Breitseite gegen Michael Moore Doku-Lügen entlarvt
10.05.2007, 11:32 UhrDer Dokumentarfilm "Manufacturing Dissent" erregt Aufsehen. Die kanadisch-australische Produktion von Debbie Melnyk und Rick Caine porträtiert Oscarpreisträger Michael Moore und entlarvt äußerst zweifelhafte Arbeitsmethoden. Nun stehen auch Moores Filme "Fahrenheit 9/11" (2004), "Bowling for Columbine" (2002) oder "Roger & Me" (1989) in einem anderen Licht da - eine filmische Ohrfeige für den Doku-Star und Propagandisten. Im Interview mit n-tv.de sprechen Melnyk und Caine über ihren Film, Michael Moore und die Interpretation der Wahrheit.
n-tv.de: Was hat Sie bewogen "Manufacturing Dissent" zu machen?
Melnyk: Wir hatten 2004 gerade einen Film über einen Konservativen gedreht, dessen Meinung wir in keiner Weise vertreten konnten. Danach wollten wir einen Film über jemanden machen, dessen Überzeugungen wir teilten. Michael Moore lag auf unserer Linie und war interessant. Sein Film "Fahrenheit 9/11" kam gerade in die Kinos, er war auf dem Höhepunkt seiner Karriere und als Aktivist im Wahlkampf in den USA unterwegs.
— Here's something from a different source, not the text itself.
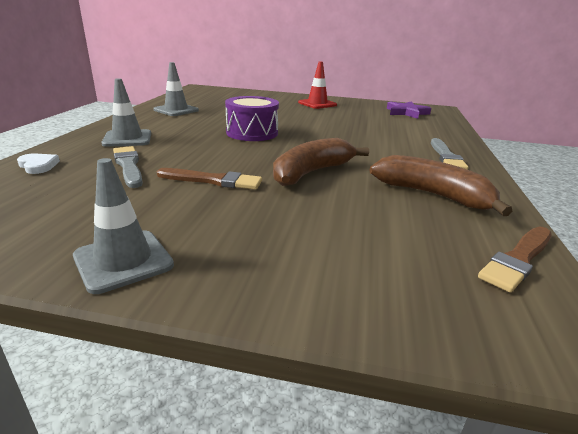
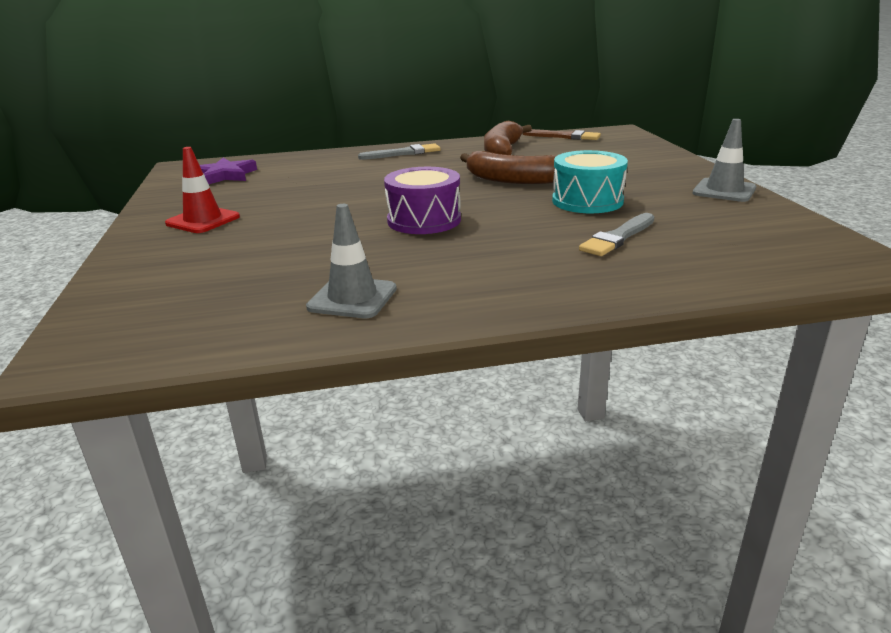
camera: 110 degrees left, 0 degrees up
white heart [17,153,60,174] -> none
grey traffic cone [101,78,151,147] -> none
brown brush [156,168,262,190] -> turquoise drum [552,150,628,213]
Wann begann das Bild des Helden Michael Moore für Sie zu bröckeln?
Melnyk: Wir leben in Toronto, vier Autostunden weit entfernt von Flint in Michigan, wo Michael Moore geboren und aufgewachsen ist. Wir fuhren in den zweieinhalb Jahren viele Male nach Flint und hatten erwartet, dass er in seiner Heimatstadt als Held gefeiert würde. Doch wir wurden überrascht: Viele mochten ihn überhaupt nicht. Wir erfuhren, dass er für seinen Erfolgsfilm "Roger & Me" eine Szene schlichtweg erfunden hatte. Eine Kamerafrau berichtete, wie er Menschen, die ihre Häuser räumen mussten, aufstachelte, wütender zu sein und zu weinen. Eine andere Frau hatte zufällig einen Dreh zu "Fahrenheit 9/11" in Washington miterlebt und sich gewundert, dass Michael Moore einer Zeugin Anweisungen gab: "Jetzt musst du wütender sein, jetzt musst du seufzen..."
Ist es denn problematisch, die Wirklichkeit für die Leinwand ein bisschen aufzupeppen?
Caine: Wenn sich niemand um die Fakten kümmern würde, wären alle unsere Geschichten unglaubwürdig. Dabei ist es gar nicht nötig, Fakten zu erfinden. In "Bowling for Columbine" wollte Michael Moore beweisen, dass sich die Menschen in Kanada sicher fühlen und deshalb ihre Türen nicht abschließen. Bei einer willkürlichen Stichprobe vor der Kamera zeigte sich, dass in einer Straße in Toronto tatsächlich 40 Prozent der Haustüren unverschlossen waren. Im Film korrigierte er die Zahl dann aber auf annähernd 100 Prozent. Dabei war doch schon überraschend, dass fast jede zweite Haustür in der Straße nicht abgeschlossen war.
Sie teilen Moores politische Ansichten und Überzeugungen. Aber Sie glauben nicht, dass der Zweck die Mittel heiligt.
Melnyk: Nein, du kannst nicht George Bushs Taktiken übernehmen und wie die CIA und das Militär operieren. Dann bist du nicht besser als deine Gegner. Außerdem kann eine durch Lügen untermauerte Botschaft schnell nach hinten losgehen und den Gegnern als Munition dienen. Natürlich sind filmische Dokumentationen immer subjektiv, manipulativ und zusammengeschnitten. Aber Fiktives gehört nicht in einen nicht-fiktionalen Film. Eine Botschaft lässt sich auch auf ehrlichem Wege interessant und witzig vermitteln.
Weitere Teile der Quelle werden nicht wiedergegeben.